Erasmus etiketine sahip kayıtlar gösteriliyor. Tüm kayıtları göster
Erasmus etiketine sahip kayıtlar gösteriliyor. Tüm kayıtları göster

15 Nisan 2010 Perşembe

Su siralar: ben ve Italya gezisi

Oncelikle cidden blog yazma isini boyle aylik dergi kivamina getirmis durumdayim, bunu farkettim yani. Reklam felan mi alsam ne yapsam? Hulya Avsar gibi parfum felan mi cikartsam, yapmaliyim bu tarz seyleri, evet! Saka bir yana, yazmak aslinda bana faydaliyken, neden yazmaktan kopuyorum anlamis degilim. Aslinda nedenlerim var: Zamanim yok. Yani eskisi gibi yazmaya ayiracak vakit bulamiyorum. Bazen cok sacma seyler de yapsam, yazmaya ayiracak vakit bulamiyorum...

Iyice koptum kendimden.
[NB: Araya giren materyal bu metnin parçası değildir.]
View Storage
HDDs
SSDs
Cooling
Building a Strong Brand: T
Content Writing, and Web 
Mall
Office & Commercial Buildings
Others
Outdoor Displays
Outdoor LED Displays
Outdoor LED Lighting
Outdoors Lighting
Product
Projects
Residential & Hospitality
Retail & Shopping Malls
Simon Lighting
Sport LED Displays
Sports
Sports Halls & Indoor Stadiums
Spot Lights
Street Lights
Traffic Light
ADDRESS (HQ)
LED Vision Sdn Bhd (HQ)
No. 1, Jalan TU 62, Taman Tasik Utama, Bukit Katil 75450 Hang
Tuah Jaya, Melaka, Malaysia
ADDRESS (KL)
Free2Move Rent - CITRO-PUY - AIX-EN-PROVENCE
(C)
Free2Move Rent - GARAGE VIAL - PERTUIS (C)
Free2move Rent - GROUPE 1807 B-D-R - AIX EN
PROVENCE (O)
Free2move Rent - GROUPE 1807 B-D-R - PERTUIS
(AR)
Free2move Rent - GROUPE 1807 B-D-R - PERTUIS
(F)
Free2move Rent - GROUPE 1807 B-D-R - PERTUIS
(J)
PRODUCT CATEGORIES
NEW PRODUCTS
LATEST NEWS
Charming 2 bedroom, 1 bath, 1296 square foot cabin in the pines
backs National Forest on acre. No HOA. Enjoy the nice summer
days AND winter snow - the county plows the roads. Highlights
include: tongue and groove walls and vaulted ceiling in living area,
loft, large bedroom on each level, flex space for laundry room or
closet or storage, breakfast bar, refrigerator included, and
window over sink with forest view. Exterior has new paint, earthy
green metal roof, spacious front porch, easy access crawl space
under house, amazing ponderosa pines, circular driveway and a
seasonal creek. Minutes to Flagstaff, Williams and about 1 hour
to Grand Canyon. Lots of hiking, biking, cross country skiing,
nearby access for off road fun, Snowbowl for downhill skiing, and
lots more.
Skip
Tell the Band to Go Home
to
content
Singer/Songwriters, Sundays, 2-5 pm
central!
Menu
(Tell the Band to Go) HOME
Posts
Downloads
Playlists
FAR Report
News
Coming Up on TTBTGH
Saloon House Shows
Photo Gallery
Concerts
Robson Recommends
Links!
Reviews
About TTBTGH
Hani kotu anlamda degil. Boyle sadece eski ben olmayi istiyorum, ustune gitmiyorum ayni zamanda bu konunun... Ama surekli bu konuyla ilgili yakiniyorum kendime... Eskiden kastim da hani boyle sessiz, sakin, daha masum, daha saf olan ben. Simdi degil misin, derseniz. Hayir degilim de diyemem. Evet, hala ayniyim da diyemiyorum...

Hayatimda hic boyle hissetmemistim. Bos dusunuyorum artik. Dusuncelerim bos degil, ama... Sadece alakasiz seyleri dusunuyorum. Ya da dusunmeye calisiyorum; ama beceremiyorum. Garip bir ruh haline burundum. Eskisi gibi yemek yemiyorum. Eskisi gibi uyanmiyorum. Eskisi gibi hissetmiyorum... Eskisi gibi nefes almiyorum. Kalp atislarim eskisi gibi degil... Bakislarimda, eskisi gibi hayat kipirtisi yok. Artik daha huzunlu bakiyorum. Sadece gormesini istedigim kisilere gosteriyorum bu bakislarimi. Sanki anlamasalar ne degisecek...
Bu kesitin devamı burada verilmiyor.